呉羽梨

 

 

 

呉羽梨をもらう。(美味しい。あまい・・)

 

名前は聞いたことがあったし、食べたこともあったけれど、

(梨は福島)と擦り込まれているから、なんとなく

意識したことはなかった。

 

(呉羽梨は富山なんだ。少し調べてみよう)

 

 

 

 

 

明治時代のことだった。

 

富山の呉羽【くれは】丘陵の“土池弥次郎”という人が

呉羽の土は粘土質で、水の便が悪く、少しの日照りで

田んぼがすぐ干上がってしまうことに頭を痛めていた。

 

弥次郎は土地柄に合う作物を探していた。

いろいろ検討して、目にとまったのが “梨”。

東京から青梨を持ち帰り、自分の畑に植えてみたことから

『呉羽梨』は始まる・・

青梨はうまくいかなかったが。

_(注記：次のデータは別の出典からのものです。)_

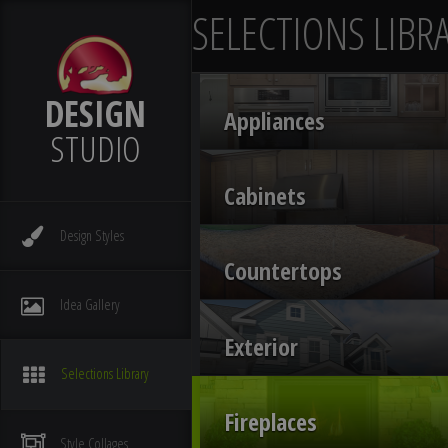
SELECTIONS LIBR
DESIGN
Appliances
STUDIO
Cabinets
Design
Styles
Countertops
Idea
Gallery
Exterior
Selections
Library
Fireplaces
Style
Collages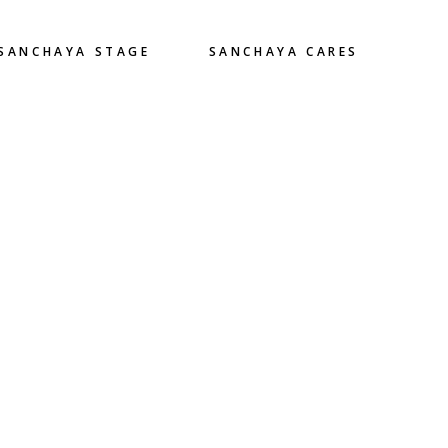
SANCHAYA STAGE
SANCHAYA CARES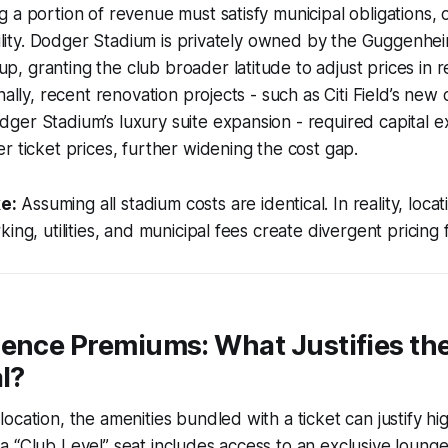
 a portion of revenue must satisfy municipal obligations, 
ibility. Dodger Stadium is privately owned by the Guggenhe
 granting the club broader latitude to adjust prices in 
nally, recent renovation projects - such as Citi Field’s ne
er Stadium’s luxury suite expansion - required capital e
r ticket prices, further widening the cost gap.
e:
Assuming all stadium costs are identical. In reality, locat
ing, utilities, and municipal fees create divergent pricing
ence Premiums: What Justifies the
al?
ocation, the amenities bundled with a ticket can justify hig
 “Club Level” seat includes access to an exclusive lounge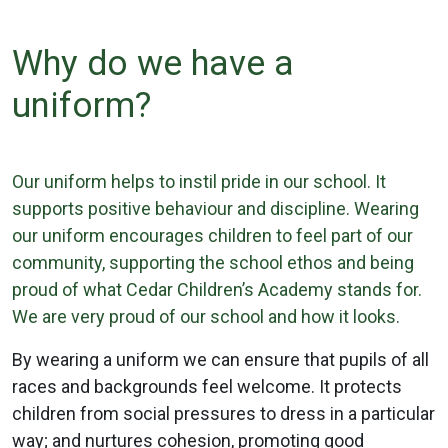
Why do we have a
uniform?
Our uniform helps to instil pride in our school. It
supports positive behaviour and discipline. Wearing
our uniform encourages children to feel part of our
community, supporting the school ethos and being
proud of what Cedar Children’s Academy stands for.
We are very proud of our school and how it looks.
By wearing a uniform we can ensure that pupils of all
races and backgrounds feel welcome. It protects
children from social pressures to dress in a particular
way; and nurtures cohesion, promoting good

赤梨に切り換えて栽培を広めていった。

    ※青梨は20世紀梨に代表される緑掛かった梨、  赤梨は黄土色掛かった長十郎、幸水のような梨、

そして、今や全国ブランド。

 

(案外、一人の人物の想いと粘りが地域を変えるんだよな)

このような例が、世の中には時々ある。